A sceptical reader may think that part of that US $3.3 billion saved may have come from this cut back, but Alan Frost, Masdar director, told Construction Week that it was the technology, not the money, that was behind the decision.
“It’s clearly not about the cost, because the cost of the PRT will go down with volume anyway. What we’ve realized is that things like electric buses and taxis and point-to-point technology have changed so quickly in the last two or three years. It doesn’t make sense to lock ourselves into the PRT when we have a two year window before we actually have to put a transport system on the ground for new tenants,” he said.
Gerard Evenden, a senior partner at designers Foster + Partners, added that a lot of the technology used in the PRT system was becoming standard for car manufacturers, and that this would only increase in the next 24 months. For now, the designers are keeping an open mind about potential alternatives.
“We never expected (it) when we began the project, when there were probably only one or two hybrids around, but now the technology is advancing so quickly. We’ve got the PRT up and running and that’s working and shuttling into the city, but what we want to do is widen our search and look at what some of these other manufacturers are doing,” he said.
Learning through time is definitely the message coming out of Masdar in 2010, and Evenden says that other discoveries during the design process have had an effect on the final master plan.
He explains that Masdar is designed around the concept of a triangle, made up of three points – technology, orientation of the buildings, and materials. The two latter points have far more effect than people think, Evenden said.
“With the environment we’ve created up there, as you walk around you will see that the temperature actually feels lower. We’re now getting real data back, which shows the temperature is dramatically falling compared to the centre of Abu Dhabi.
“So what we think is that what we’re doing with the orientation and materials is becoming so successful that hopefully the pedestrian will be able to walk around more, and in the long term, we actually think there will be a reduction in the amount of transportation we need,” he said.
Orientation and materials also happen to be a lot cheaper than technology, and it’s clear that an emphasis on these two points of the triangle will help Masdar City cut its enormous budget. Evenden says that this has a direct affect on contractors, who need to be persuaded of the merits of responsible construction techniques.
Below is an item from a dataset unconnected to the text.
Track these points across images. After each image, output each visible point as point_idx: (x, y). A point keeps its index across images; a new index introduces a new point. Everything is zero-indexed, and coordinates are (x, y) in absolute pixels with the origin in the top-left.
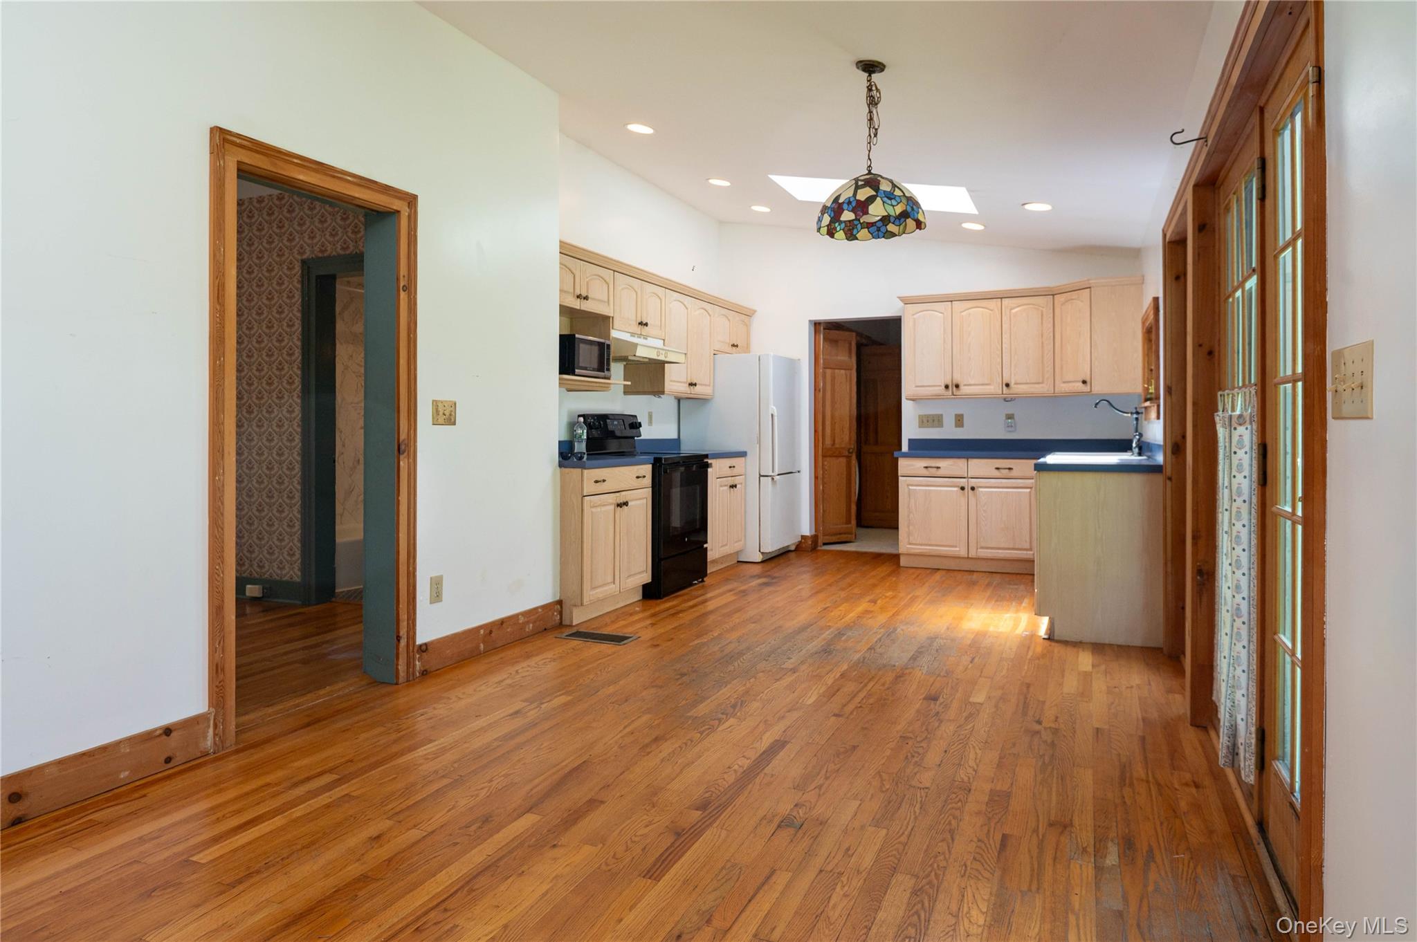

Such seemingly small factors, he said, are paramount to the final sustainability of the design.
“One of the things that has come out in the production of these buildings is that we also need to be pushing the contractors and pushing forward methods of construction, because it is all about sealing our buildings better, procuring our buildings better, and building them better,” he said.
“Everybody likes to talk about the active systems and the smart systems, but for us that is just a small part of it. That’s the technology on top that produces the power but if you’re not getting the other two components right you’re not going to be successful.”